Taşınmaz satış vaadi sözleşmesi, bir taşınmazın satım sözleşmesinin yapılmasını isteme hakkı veren bir ön sözleşme olarak biliniyor. Taraflar düzenledikleri ön sözleşme ile ana sözleşmenin akdedilmesini hüküm altına almak istiyorlar. Ön sözleşmenin akdedilmesi ile taraflardan biri yükümlülüğünü yerine getirmediği takdirde diğer tarafın ifayı talep hakkı doğuyor.
Satış vaadi sözleşmesinin yukarıda anılan ana sözleşme açısından bağlayıcılık unsurunu taşıyabilmesi için kanunda belirtilmiş olan şekil şartına uygun olarak düzenlenmiş olması gerekiyor. Noterlik Kanunu’na göre taşınmaz satış vaadi sözleşmesinin geçerlilik kazanabilmesi için noterde düzenlenmesi gerekiyor. Taraflar bu şekilde noterde düzenlenecek ön sözleşme niteliğindeki satış vaadi sözleşmesi ile ana sözleşmeyi akdetme iradelerini ortaya koyuyorlar. Burada önemli olan her iki taraf iradesinin açıkça ortaya konması oluyor. Tek taraflı bir irade beyanı içeren belge satış vaadi sözleşmesi olarak değerlendirilemiyor. Kanuni düzenlenme olmamasına rağmen doktrin ve pratikte taşınmaz satış vaadi sözleşmesinin tapuda da düzenlenebileceği belirtiliyor. Tapu sicil memurları veya muhafızları ana sözleşmeyi düzenlemeye yetkili oldukları için satım vaadi sözleşmesini de düzenleyebiliyorlar.
Satış vaadi sözleşmesi, ilgilisine ayni hak değil sadece kişisel hak sağlıyor. Taraflar arasında düzenlenmiş olan satış vaadi sözleşmesinin tapu kütüğüne şerh edilmesini sözleşme taraflarından herhangi biri talep edebiliyor. Sözleşme noterde usulüne uygun olarak düzenlendiği takdirde tapu kütüğüne şerh edilmese dahi geçerli oluyor.
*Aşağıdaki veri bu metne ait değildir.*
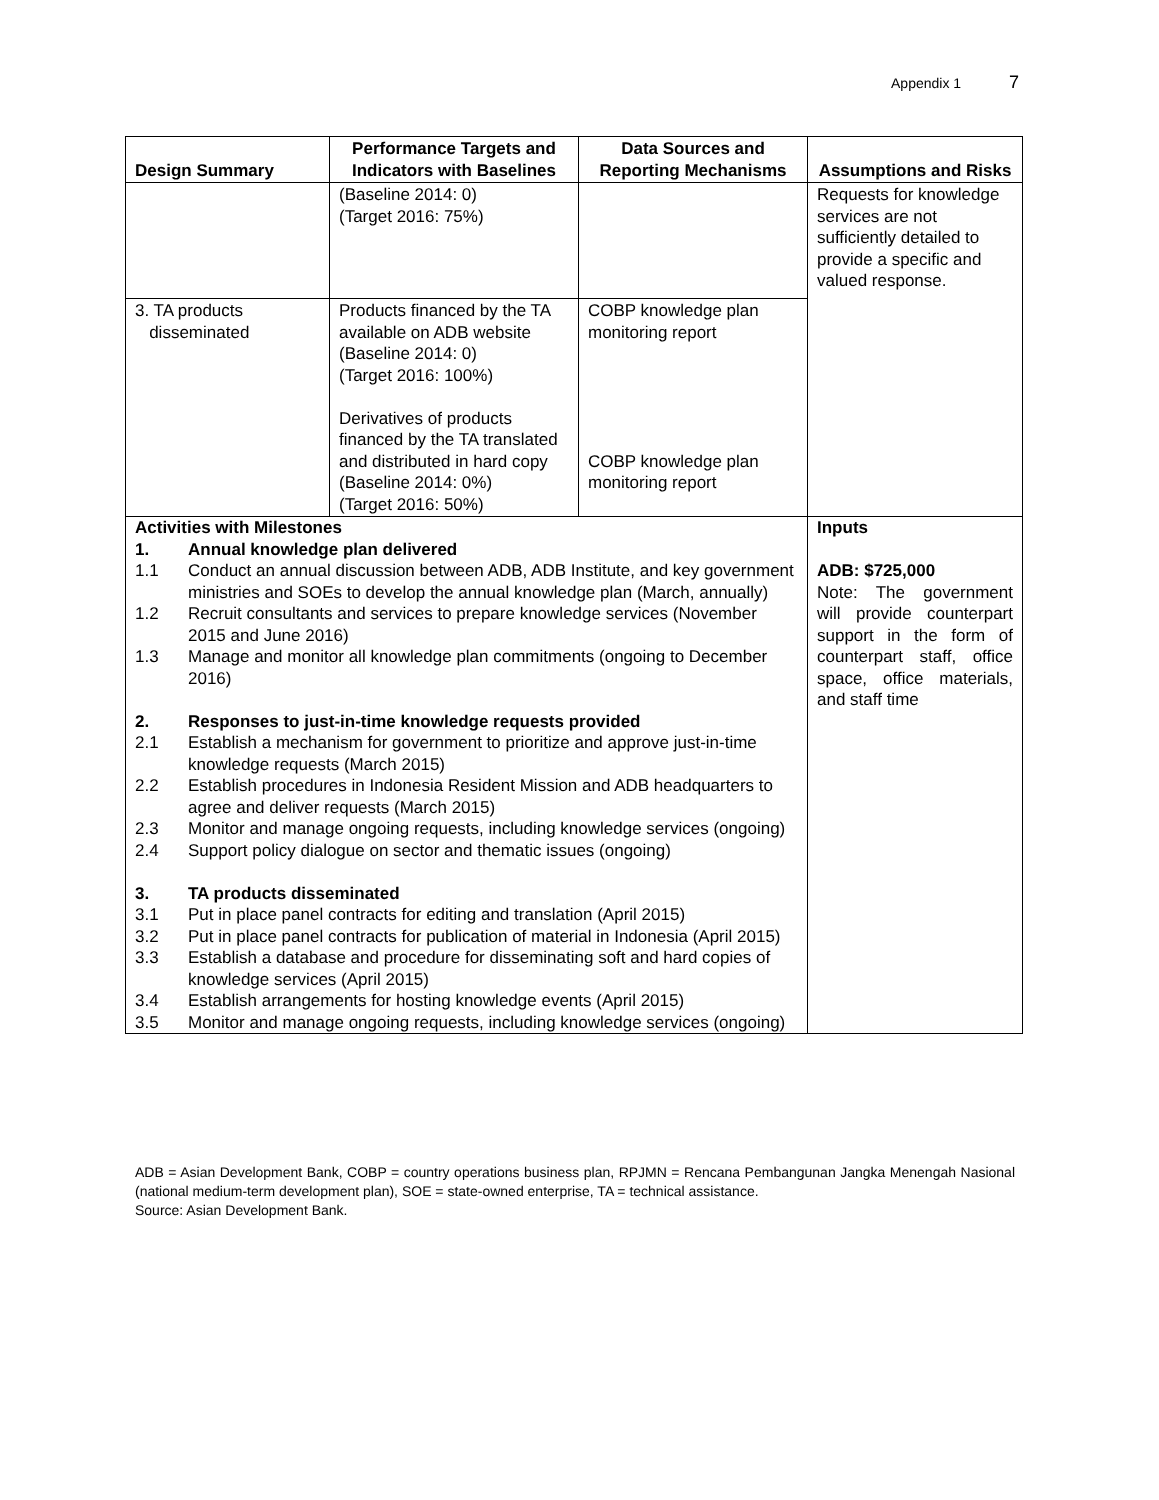Appendix 1 7
| Design Summary | Performance Targets and Indicators with Baselines | Data Sources and Reporting Mechanisms | Assumptions and Risks |
| --- | --- | --- | --- |
| | (Baseline 2014: 0) (Target 2016: 75%) | | Requests for knowledge services are not sufficiently detailed to provide a specific and valued response. |
| 3. TA products disseminated | Products financed by the TA available on ADB website (Baseline 2014: 0) (Target 2016: 100%) Derivatives of products financed by the TA translated and distributed in hard copy (Baseline 2014: 0%) (Target 2016: 50%) | COBP knowledge plan monitoring report COBP knowledge plan monitoring report | |
| Activities with Milestones 1. Annual knowledge plan delivered 1.1 Conduct an annual discussion between ADB, ADB Institute, and key government ministries and SOEs to develop the annual knowledge plan (March, annually) 1.2 Recruit consultants and services to prepare knowledge services (November 2015 and June 2016) 1.3 Manage and monitor all knowledge plan commitments (ongoing to December 2016) 2. Responses to just-in-time knowledge requests provided 2.1 Establish a mechanism for government to prioritize and approve just-in-time knowledge requests (March 2015) 2.2 Establish procedures in Indonesia Resident Mission and ADB headquarters to agree and deliver requests (March 2015) 2.3 Monitor and manage ongoing requests, including knowledge services (ongoing) 2.4 Support policy dialogue on sector and thematic issues (ongoing) 3. TA products disseminated 3.1 Put in place panel contracts for editing and translation (April 2015) 3.2 Put in place panel contracts for publication of material in Indonesia (April 2015) 3.3 Establish a database and procedure for disseminating soft and hard copies of knowledge services (April 2015) 3.4 Establish arrangements for hosting knowledge events (April 2015) 3.5 Monitor and manage ongoing requests, including knowledge services (ongoing) | | | Inputs ADB: $725,000 Note: The government will provide counterpart support in the form of counterpart staff, office space, office materials, and staff time |
ADB = Asian Development Bank, COBP = country operations business plan, RPJMN = Rencana Pembangunan Jangka Menengah Nasional (national medium-term development plan), SOE = state-owned enterprise, TA = technical assistance.
Source: Asian Development Bank.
Ancak bu durumda satış vaadi sözleşmesi ile kendisine taşınmazın satılacağı taahhüt edilen taraf tapu kütüğündeki kayıtlara dayanarak işlem yapan üçüncü kişilere karşı herhangi bir hak iddiasında bulunamıyor. Sözleşme tapuya şerh edildiği takdirde, kişisel hak güçlenecek ve üçüncü kişilere karşı ileri sürülebiliyor. Tapu Kanunu’nun 26/6’ncı maddesine göre taşınmaz satış vaadi sözleşmesinin tapuda şerh edilmesinden itibaren beş yıl içerisinde satış, haciz, ipotek işlemleri yapılamıyor ve benzer irtifak hakları tapuya tescil edilemiyor. Tapuya şerh edilen satış vaadi sözleşmesi on sene süre ile hüküm ve sonuç doğurmaya devam edebiliyor.